Eugene Jarecki est méticuleux et n’omet aucune information. Il relate l’affaire Wikileaks avec beaucoup de détail et dresse un portrait complexe de Julian Assange. À la fois lanceur d’alerte engagé, homme égocentrique et paranoïaque, mais surtout journaliste qui a permis « aux citoyens du monde entier de transmettre des informations vitales sans crainte de représailles », souligne son confrère Trevor Timm.
L’empire contre-attaque
Un point de vue que ne partage pas le gouvernement américain, très contrarié par les révélations faites par Wikileaks. Pour Jennifer Robinson, Julian Assange est rapidement devenu « l’homme le plus dangereux de la planète ». The Six Billion Dollar Man détaille ainsi sans concessions le bras de fer entre la société du lanceur d’alerte et Washington. D’abord accusé de délits sexuels en Suède dans des circonstances troubles (que le documentaire examine sans complaisance), il se retrouve bientôt pris dans un piège judiciaire et diplomatique.
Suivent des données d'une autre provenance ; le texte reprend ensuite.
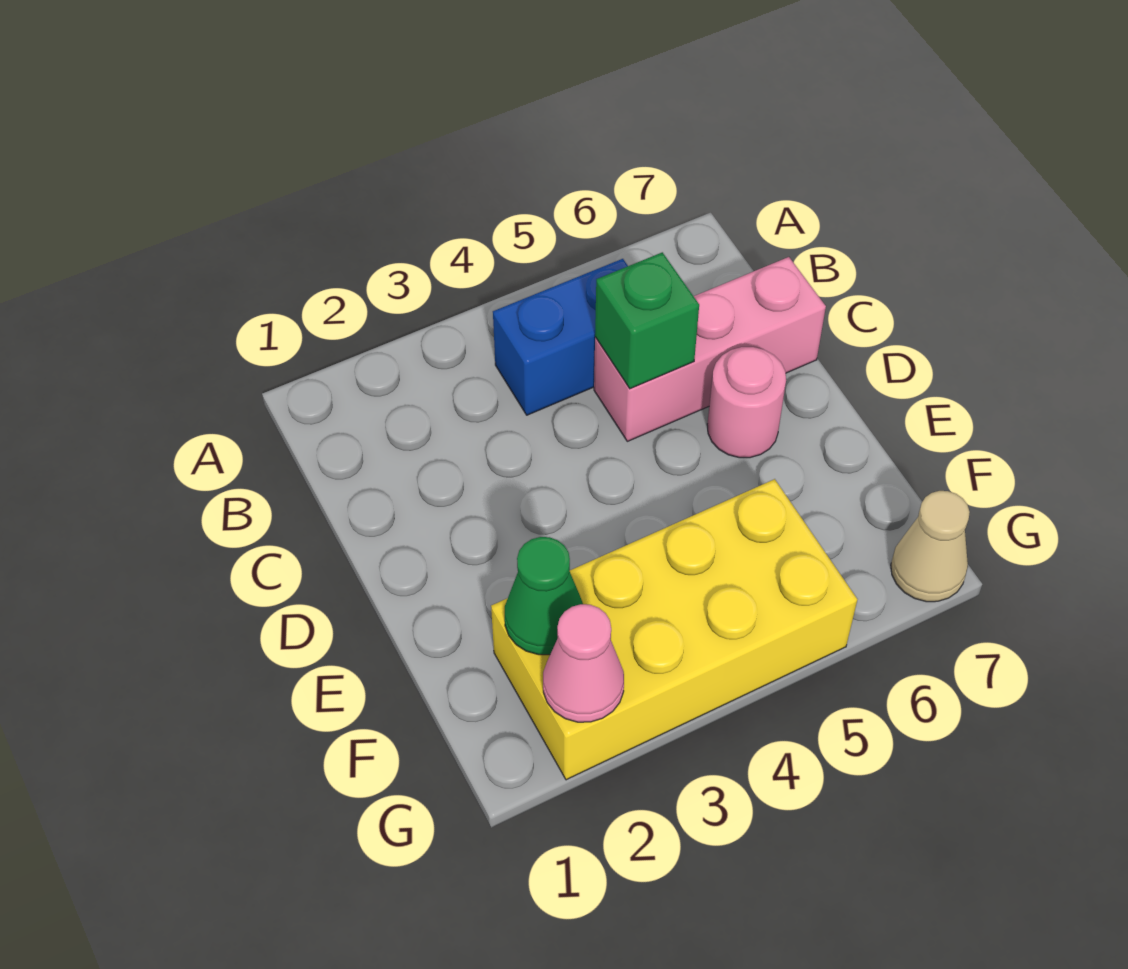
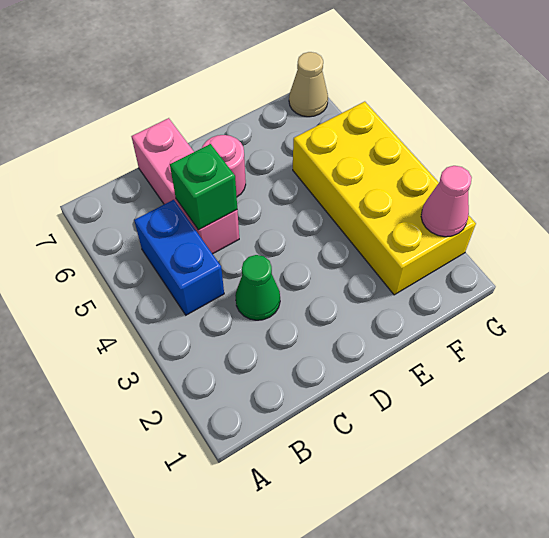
green cone F2 level 2 -> green cone C3 level 1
Revenant sur les négociations pour l’asile politique, sur les demandes d’extradition par les États-Unis, mais aussi sur les magouilles pour essayer de le faire tomber, le documentaire prend des airs de thriller d’espionnage, notamment lorsqu’on découvre l’ampleur de la surveillance orchestrée par la société de sécurité UC Global à l’ambassade équatorienne à Londres, où Assange était réfugié. Les révélations s’enchaînent, et celles d’un employé sur les méthodes de harcèlement orchestrées par les États-Unis sont tout simplement glaçantes.
Un film nécessaire
Documentaire très riche et détaillé, The Six Billion Dollar Man explore de nombreuses polémiques et affaires liées à Wikileaks et Assange, comme les crimes de guerre en Irak, l’arrestation de Chelsea Manning, le printemps arabe, ses accusations de viol, son confinement dans l’ambassade équatorienne de Londres durant sept ans, les trahisons de David Leigh et du Président équatorien, la surveillance, le harcèlement, les primaires démocrates américaines, l’obsession de Trump, les projets de kidnapping et d’assassinat, ou encore son incarcération.

Libéré en juin 2024, le lanceur d’alerte affirme avoir « plaidé coupable de journalisme, de rien d’autre ». Une phrase cinglante, qui résume l’essence même de ce film remarquable, précis, lucide et nécessaire. Bien plus que le portrait d’un homme controversé, le documentaire interroge brillamment les dérives démocratiques de notre époque, rappelant l’importance d’une presse libre face aux pouvoirs en place.